Ideally, your platform shouldn’t just collect all your vendor spend into one place—it should streamline all expenditures in one centralized location. It should also integrate with existing accounting and messaging systems to further facilitate procurement planning, savings, and bookkeeping.
Ramp: A more powerful and automated vendor management tool
At Ramp, we understand how challenging managing vendor relationships can be for businesses. That’s why we built out our Vendor Management dashboard to give you a more holistic view of all your vendor data and contracts.
With Ramp vendor management software, you get a single view of all of your vendor data and contracts. All of your transactions are automatically tracked against businesses paid by card and Bill Pay, which makes it easy to analyze spend and discover new insights. Ramp will also automatically extract key details from each contract you upload to the platform, which gives you a unique level of visibility without all of the tedious data entry.
FAQs
You should only begin onboarding third-party vendors after you’ve defined your project goals, set a budget, and established solid vendor management and review procedures. It’s also important to interview and get quotes from multiple vendors before negotiating a contract, so you can truly choose the best option for your business.

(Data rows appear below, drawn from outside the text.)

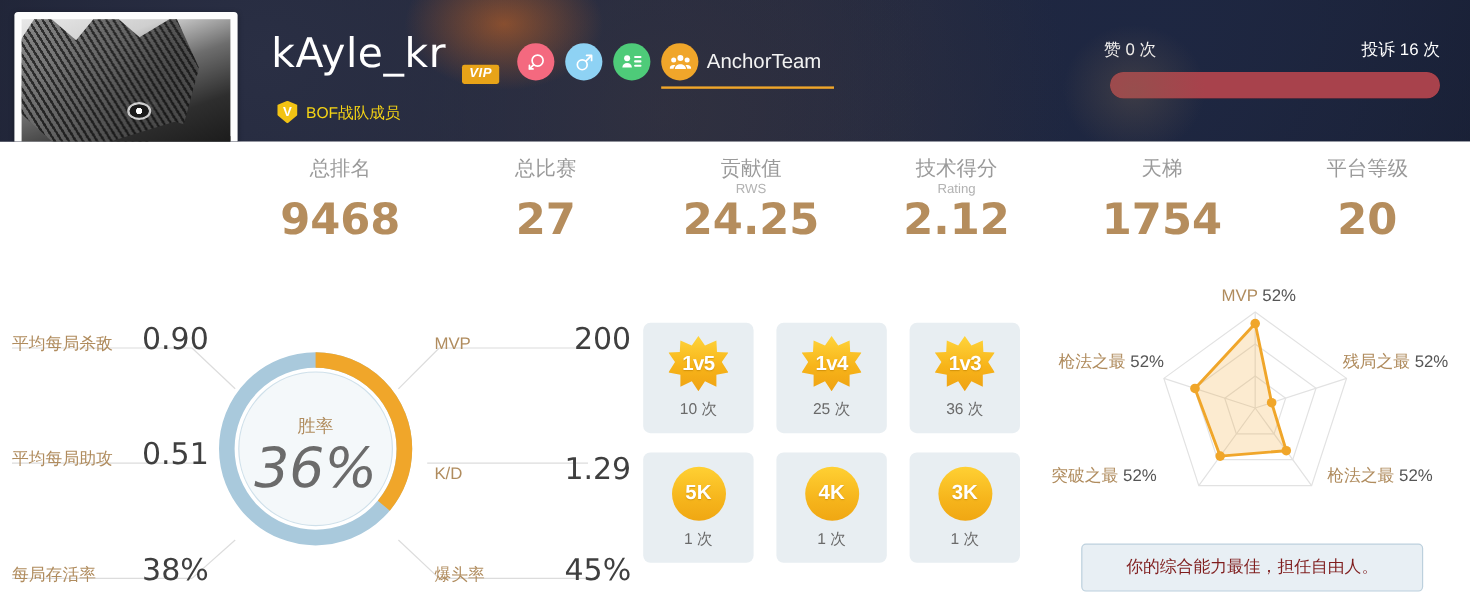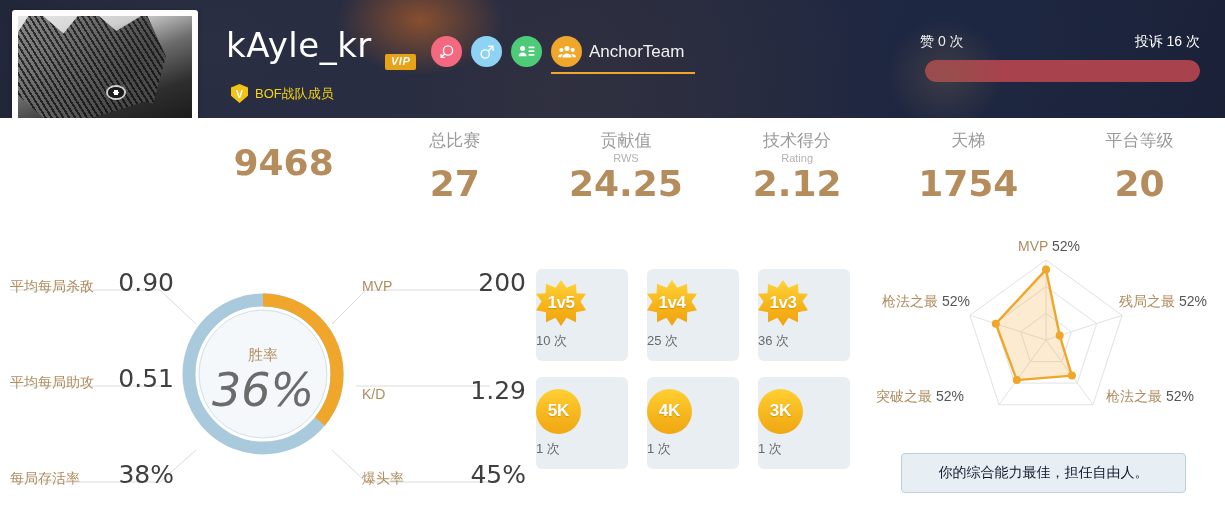--- a/index.html
+++ b/index.html
@@ -155,21 +155,21 @@
   .L3 { left: 6px;  top: 232px; }
   .R1 { left: 358px; top: 40px; }
   .R2 { left: 358px; top: 148px; }
   .R3 { left: 358px; top: 232px; }
 
   
   .badges { position: absolute; left: 536px; top: 41px; width: 330px; }
   .badge-row { display: flex; gap: 19px; margin-bottom: 16px; }
   .badge-card {
     width: 92px; height: 92px; background: #e8eef2; border-radius: 6px;
-    display: flex; flex-direction: column; justify-content: center; gap: 6px;
+    display: flex; flex-direction: column; align-items: center; justify-content: center; gap: 6px;
   }
   .badge-count { color: #6a6a6a; font-size: 13px; }
   .star-badge { position: relative; width: 50px; height: 46px; }
   .star-badge .burst {
     position: absolute; inset: 0;
     background: linear-gradient(180deg, #ffd43b 0%, #f7b419 55%, #efa213 100%);
     clip-path: polygon(50% 0%, 61% 17%, 80% 8%, 81% 29%, 100% 30%, 89% 47%,
                        100% 66%, 80% 70%, 80% 92%, 61% 82%, 50% 100%,
                        39% 82%, 20% 92%, 20% 70%, 0% 66%, 11% 47%,
                        0% 30%, 19% 29%, 20% 8%, 39% 17%);
@@ -190,21 +190,21 @@
   
   .radar-panel { position: absolute; left: 866px; top: 0; width: 359px; height: 279px; }
   .radar-svg { position: absolute; left: 0; top: 8px; }
   .radar-label { position: absolute; font-size: 14px; white-space: nowrap; }
   .radar-label .nm { color: #b08c5e; }
   .radar-label .pc { color: #555; }
   .summary-box {
     position: absolute; left: 35px; top: 225px; width: 285px; height: 40px;
     background: #e8eff4; border: 1px solid #bcd0dd; border-radius: 4px;
     display: flex; align-items: center; justify-content: center;
-    color: #0f172a; font-size: 14px;
+    color: #7f1d1d; font-size: 14px;
   }
 </style>
 </head>
 <body>
 
 <div class="page">
 
   <div class="header">
 
     <div class="avatar-card">
@@ -271,20 +271,21 @@
         <span>投诉 16 次</span>
       </div>
     </div>
     <div class="praise-bar">
       <div class="praise-bar-fill" id="praiseFill" style="width: 100%; background: rgb(168, 66, 76);"></div>
     </div>
   </div>
 
   <div class="stats-strip" id="statsStrip">
       <div class="stat-col">
+        <div class="stat-label">总排名</div>
         <div class="stat-sub"></div>
         <div class="stat-value">9468</div>
       </div>
       <div class="stat-col">
         <div class="stat-label">总比赛</div>
         <div class="stat-sub"></div>
         <div class="stat-value">27</div>
       </div>
       <div class="stat-col">
         <div class="stat-label">贡献值</div>

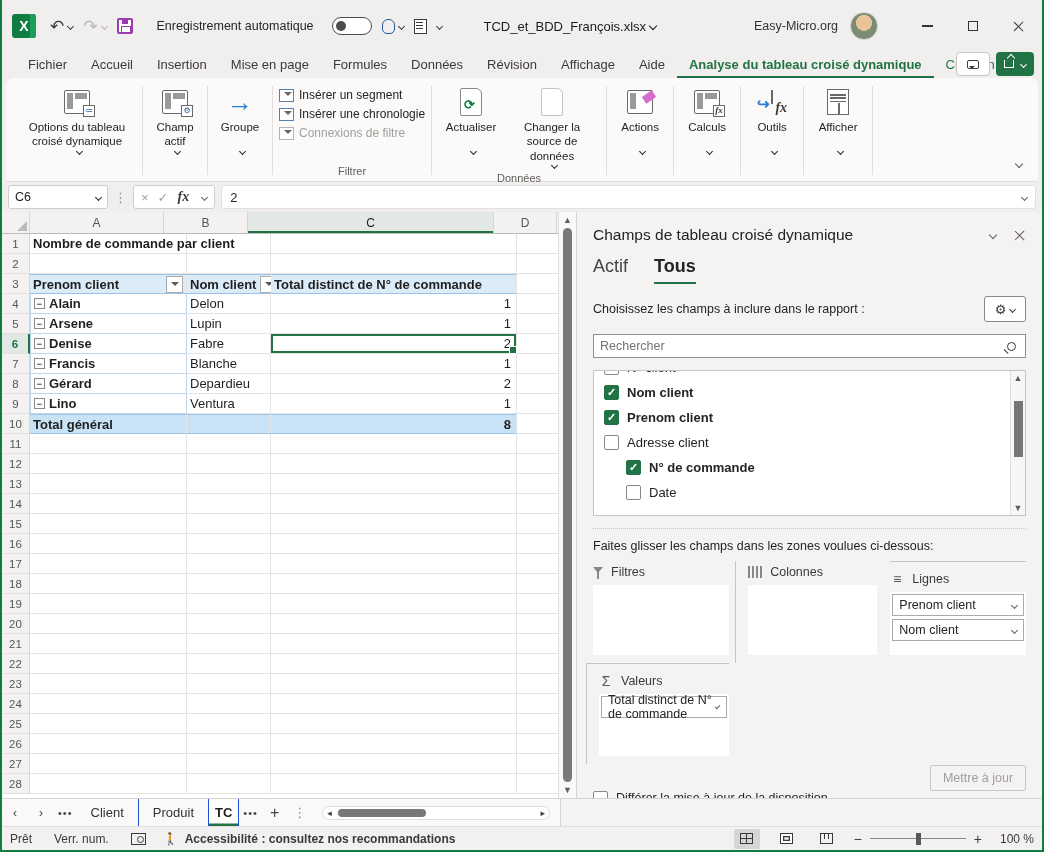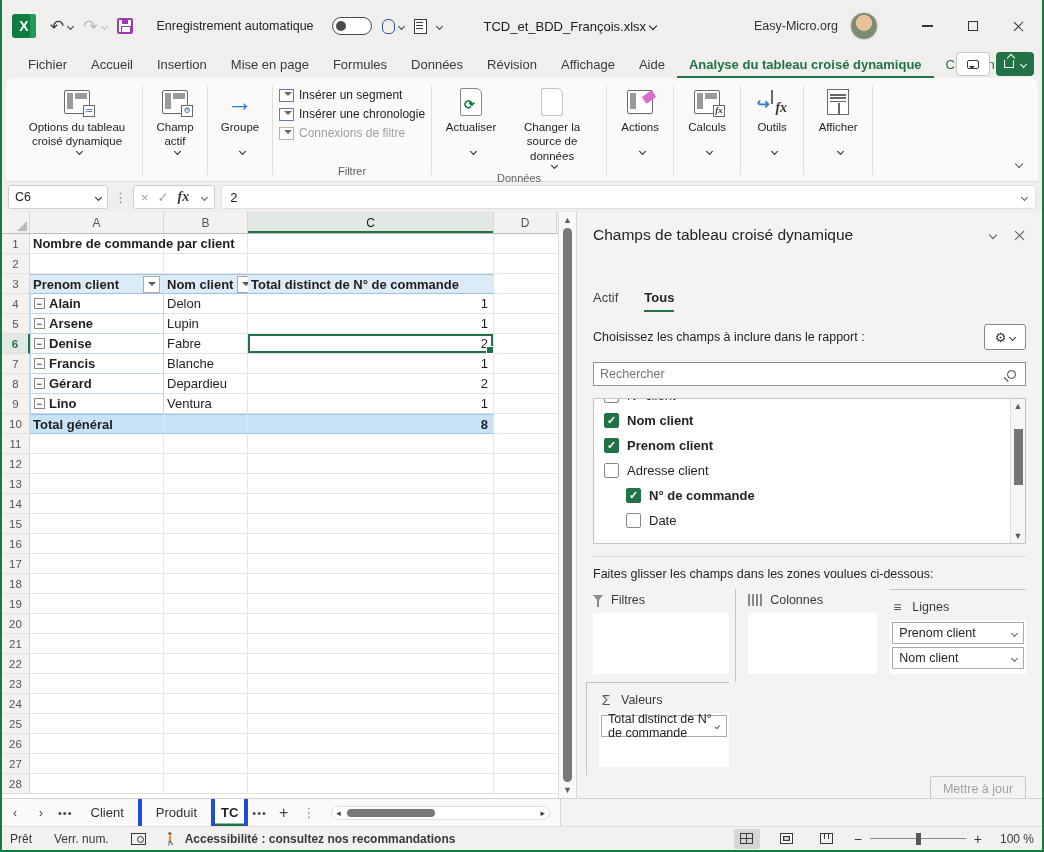--- a/index.html
+++ b/index.html
@@ -89,21 +89,21 @@
   .colhdrs{height:22px;display:flex;flex:none;background:#F4F2F1;border-bottom:1px solid #BDBBB9;}
   .corner{width:28px;flex:none;border-right:1px solid #D8D6D4;background:#F4F2F1;position:relative;}
   .corner:after{content:"";position:absolute;right:2px;bottom:2px;border:5px solid transparent;border-right-color:#BDBBB9;border-bottom-color:#BDBBB9;}
   .colhdr{display:flex;align-items:center;justify-content:center;font-size:12px;color:#555;border-right:1px solid #D8D6D4;}
   .colhdr.sel{background:#E2E8E4;color:#1f1f1f;box-shadow:inset 0 -2px 0 #217346;}
   .rows{flex:1;overflow:hidden;}
   .grow{display:flex;height:20px;}
   .rhdr{width:28px;flex:none;background:#F4F2F1;border-right:1px solid #D8D6D4;border-bottom:1px solid #E3E1DF;font-size:11.5px;color:#555;display:flex;align-items:center;justify-content:center;}
   .rhdr.sel{background:#E2E8E4;color:#217346;font-weight:bold;border-right:2px solid #217346;}
   .cell{border-right:1px solid #E6E4E2;border-bottom:1px solid #E6E4E2;font-size:13px;color:#1f1f1f;display:flex;align-items:center;padding:0 3px;position:relative;background:#fff;white-space:nowrap;}
-  .cA{width:134px;flex:none;}.cB{width:84px;flex:none;}.cC{width:246px;flex:none;}.cD{width:63px;flex:none;border-right:none;}
+  .cA{width:157px;flex:none;}.cB{width:84px;flex:none;}.cC{width:246px;flex:none;}.cD{width:63px;flex:none;border-right:none;}
   .cell.title{font-weight:bold;overflow:visible;z-index:3;}
   .cell.ph{background:#DCEBF8;font-weight:bold;border-top:1px solid #9DC3E6;border-bottom:1px solid #9DC3E6;justify-content:space-between;}
   .cell.pname{font-weight:bold;border:1px solid #BDD7EE;border-top:none;}
   .cell.num{justify-content:flex-end;padding-right:5px;}
   .cell.ptotal{background:#C9E3F6;font-weight:bold;border-top:1px solid #9DC3E6;border-bottom:1px solid #9DC3E6;}
   .cell.selcell{box-shadow:inset 0 0 0 2px #217346;z-index:4;}
   .cell.selcell:after{content:"";position:absolute;right:-1px;bottom:-1px;width:6px;height:6px;background:#217346;border:1px solid #fff;z-index:5;}
   .minusbox{display:inline-flex;align-items:center;justify-content:center;width:11px;height:11px;border:1px solid #8a8886;font-size:9px;color:#444;margin-right:4px;background:#fff;flex:none;}
   .filterbtn{width:17px;height:17px;background:#fff;border:1px solid #ABABAB;display:flex;align-items:center;justify-content:center;flex:none;margin-left:4px;}
   .filterbtn .tri{border:4px solid transparent;border-top-color:#5a5a5a;margin-top:4px;}
@@ -113,21 +113,21 @@
   .vthumb{flex:1;width:9px;background:#7A7877;border-radius:5px;margin:3px 0;}
   
   .panel{flex:1;background:#F5F3F2;border-left:1px solid #D6D4D2;display:flex;flex-direction:column;padding:14px 16px 0 16px;position:relative;overflow:hidden;}
   .ptitle-row{display:flex;justify-content:space-between;flex:none;}
   .ptitle{font-size:15.5px;color:#252423;}
   .pticons{display:flex;gap:18px;color:#605E5C;align-items:center;}
   .pclose{position:relative;width:12px;height:12px;}
   .pclose:before,.pclose:after{content:"";position:absolute;left:5px;top:0;width:1.3px;height:13px;background:#605E5C;}
   .pclose:before{transform:rotate(45deg);}.pclose:after{transform:rotate(-45deg);}
   .ptabs{display:flex;gap:26px;margin-top:12px;flex:none;}
-  .ptab{font-size:13px;color:#444;padding-bottom:5px;margin-top:34px;}
+  .ptab{font-size:18px;color:#444;padding-bottom:5px;}
   .ptab.active{font-weight:bold;color:#252423;border-bottom:2.5px solid #217346;}
   .choose-row{display:flex;align-items:center;justify-content:space-between;margin-top:12px;flex:none;}
   .choose-label{font-size:12.5px;color:#252423;}
   .gearbtn{width:42px;height:26px;background:#fff;border:1px solid #8A8886;border-radius:3px;display:flex;align-items:center;justify-content:center;gap:4px;color:#3b3a39;font-size:13px;}
   .searchbox{margin-top:12px;height:24px;background:#fff;border:1px solid #919191;display:flex;align-items:center;justify-content:space-between;padding:0 6px;flex:none;}
   .searchbox .ph-txt{font-size:12.5px;color:#767472;}
   .mag{width:9px;height:9px;border:1.4px solid #3b3a39;border-radius:50%;position:relative;margin-right:3px;}
   .mag:after{content:"";position:absolute;left:-5px;top:8px;width:6px;height:1.4px;background:#3b3a39;transform:rotate(45deg);}
   .fieldlist{margin-top:12px;height:146px;background:#fff;border:1px solid #C6C4C2;position:relative;overflow:hidden;flex:none;display:flex;}
   .flist-items{flex:1;overflow:hidden;padding-left:10px;}
@@ -157,21 +157,21 @@
   .zglyph{font-size:14px;color:#5a5856;width:14px;text-align:center;}
   .defer-row{height:34px;display:flex;align-items:center;justify-content:space-between;flex:none;padding-bottom:6px;}
   .defer-left{display:flex;align-items:center;gap:8px;font-size:12.5px;color:#252423;margin-top:40px;}
   .defer-cb{width:15px;height:15px;border:1px solid #8A8886;background:#fff;border-radius:2px;}
   .updbtn{min-width:96px;height:26px;border:1px solid #C8C6C4;color:#A19F9D;background:#F5F3F2;font-size:12.5px;display:flex;align-items:center;justify-content:center;border-radius:2px;}
   
   .sheetrow{height:28px;flex:none;display:flex;align-items:center;background:#F1EFEE;border-top:1px solid #D6D4D2;}
   .sheet-left{width:558px;flex:none;display:flex;align-items:center;height:100%;background:#FAF9F8;}
   .navarr{width:26px;text-align:center;color:#444;font-size:12px;}
   .dots{color:#444;font-size:11px;letter-spacing:1px;padding:0 4px;}
-  .stab{font-size:13px;color:#333;padding:0 14px;height:100%;display:flex;align-items:center;border-right:4px solid #1d4ed8;}
+  .stab{font-size:13px;color:#333;padding:0 14px;height:100%;display:flex;align-items:center;border-right:1px solid #1d4ed8;}
   .stab.active{background:#fff;font-weight:bold;color:#1f1f1f;box-shadow:inset 0 -2.5px 0 #217346;padding:0 6px;}
   .plus{font-size:16px;color:#444;padding:0 8px;}
   .hscroll{flex:1;height:14px;margin:0 10px;background:#fff;border:1px solid #E1DFDD;border-radius:7px;display:flex;align-items:center;padding:0 4px;}
   .hthumb{width:88px;height:8px;background:#7A7877;border-radius:4px;margin-left:6px;}
   .harr{color:#3b3a39;font-size:9px;}
   .harr.right{margin-left:auto;}
   .sheet-right{flex:1;display:flex;align-items:center;justify-content:flex-start;height:100%;background:#F5F3F2;border-left:1px solid #D6D4D2;padding-left:16px;}
   
   .statusbar{height:24px;flex:none;background:#F3F1F0;border-top:1px solid #E1DFDD;display:flex;align-items:center;font-size:12px;color:#3b3a39;padding:0 8px;position:relative;}
   .sb-item{margin-right:22px;}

A good vendor manager understands that there are humans behind every contact point in the vendor management process. They focus on maintaining proactive and healthy relationships with vendors so that, if an issue arises, vendors will feel comfortable addressing them confidently and in a timely manner.
A vendor scorecard is a metrics-based report that businesses can use to evaluate vendor performance over time. Using scorecards is a vendor management practice that helps you spot performance gaps and determine ROI for your supplier spend, all while eliminating kinks in the supply chain.